Le bras de fer entre les auteurs français et les géants de la tech s’intensifie. Les principales associations de défense des écrivains et éditeurs viennent d’assigner Meta en justice. Elles accusent la firme d’avoir utilisé des œuvres protégées sans autorisation pour entraîner ses modèles d’IA.
Ce recours, déposé devant le tribunal judiciaire de Paris, marque une première en France contre une entreprise de l’IA.
Le Syndicat national de l’édition (SNE), la Société des gens de lettres (SGDL) et le Syndicat national des auteurs et des compositeurs (SNAC) affirment avoir découvert de nombreuses œuvres protégées dans les bases de données utilisées par Meta. Selon Vincent Montagne, président du SNE, « de nombreuses œuvres éditées par nos membres figurent dans ces corpus de données ».
Le groupe californien a notamment eu recours, jusqu’en 2023, à Books3, une base de données contenant près de 200 000 livres, dont certains en français. Cette exploitation, réalisée sans l’accord des ayants droit, a permis à Meta d’améliorer son modèle d’IA générative Llama, utilisé notamment sur Facebook et Instagram.

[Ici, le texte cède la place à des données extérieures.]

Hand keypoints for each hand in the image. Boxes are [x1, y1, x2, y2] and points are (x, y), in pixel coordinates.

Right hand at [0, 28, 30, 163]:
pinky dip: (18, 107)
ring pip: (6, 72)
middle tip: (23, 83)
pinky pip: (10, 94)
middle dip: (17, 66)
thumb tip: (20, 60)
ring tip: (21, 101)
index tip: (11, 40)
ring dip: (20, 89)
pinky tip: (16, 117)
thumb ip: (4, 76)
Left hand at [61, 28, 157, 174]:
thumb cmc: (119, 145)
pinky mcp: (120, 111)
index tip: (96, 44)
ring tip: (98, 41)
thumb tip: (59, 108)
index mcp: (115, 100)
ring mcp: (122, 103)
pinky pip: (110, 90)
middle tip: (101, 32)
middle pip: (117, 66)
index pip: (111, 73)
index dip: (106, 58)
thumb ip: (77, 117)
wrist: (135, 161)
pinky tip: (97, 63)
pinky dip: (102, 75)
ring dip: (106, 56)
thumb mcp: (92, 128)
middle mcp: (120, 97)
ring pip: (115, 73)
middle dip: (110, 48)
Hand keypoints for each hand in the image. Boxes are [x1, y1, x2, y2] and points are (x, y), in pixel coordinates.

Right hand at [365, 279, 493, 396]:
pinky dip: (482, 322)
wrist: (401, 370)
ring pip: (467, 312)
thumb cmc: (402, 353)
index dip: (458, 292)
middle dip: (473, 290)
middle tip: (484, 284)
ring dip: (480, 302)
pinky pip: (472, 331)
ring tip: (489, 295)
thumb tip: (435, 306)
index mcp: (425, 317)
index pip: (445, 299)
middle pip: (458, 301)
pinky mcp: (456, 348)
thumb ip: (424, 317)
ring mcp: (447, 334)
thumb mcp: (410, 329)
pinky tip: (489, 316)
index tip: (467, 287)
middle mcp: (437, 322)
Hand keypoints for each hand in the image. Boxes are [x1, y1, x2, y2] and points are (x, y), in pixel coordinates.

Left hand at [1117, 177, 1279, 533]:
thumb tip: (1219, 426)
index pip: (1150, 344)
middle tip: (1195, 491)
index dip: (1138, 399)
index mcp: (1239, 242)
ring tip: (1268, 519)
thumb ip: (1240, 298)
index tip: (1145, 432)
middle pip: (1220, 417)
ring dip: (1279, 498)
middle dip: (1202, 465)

Une vague de procédures contre Meta et les géants de l’IA
Cette assignation intervient alors que des procédures similaires se multiplient dans le monde. Aux États-Unis, Meta fait déjà face à une plainte de l’actrice et autrice Sarah Silverman. Cette plainte accuse l’entreprise d’avoir utilisé ses livres sans autorisation. Le romancier Christopher Farnsworth a, lui aussi, intenté une action contre le groupe en octobre 2024.
D’autres entreprises de l’IA sont également visées par des actions en justice. OpenAI, la société derrière ChatGPT, est poursuivie aux États-Unis, au Canada et en Inde. Cette multiplication des procès met en lumière une tension croissante entre les créateurs de contenu et les grandes entreprises technologiques.
Un combat « David contre Goliath »
Les représentants des auteurs français dénoncent un vol à grande échelle. « On est en présence d’un pillage monumental », s’indigne Maïa Bensimon, déléguée générale du SNAC. Pour Renaud Lefebvre, directeur général du SNE, cette procédure est avant tout un combat pour le respect du droit d’auteur.
« C’est un petit David contre Goliath », affirme-t-il pour souligner l’impact symbolique de cette action. L’objectif, selon les plaignants, n’est pas d’obtenir des dommages et intérêts colossaux, mais d’imposer une reconnaissance du droit des auteurs et une rémunération équitable.
Meta et la défense du « fair use »
Face à ces accusations, Meta tente de se défendre en invoquant la notion de « fair use » (usage raisonnable). Il s’agit d’un concept du droit américain permettant l’exploitation de contenus protégés sous certaines conditions. Une ligne de défense qui ne convainc pas les auteurs, pour qui l’intelligence artificielle ne doit pas se développer au détriment de la culture et de la création.
« La création d’un marché de l’IA ne peut pas se concevoir au détriment du secteur de la culture », martèle Vincent Montagne.
Au-delà du simple conflit juridique, cette affaire s’intègre dans un cadre plus large de régulation de l’IA en Europe. L’Union européenne travaille activement sur des règles visant à encadrer l’utilisation des contenus protégés par les modèles d’IA.
Les plaignants espèrent que cette action contribuera à établir des règles claires et protectrices pour les créateurs. Contacté, Meta n’a pas encore réagi à cette assignation, mais la bataille ne fait que commencer.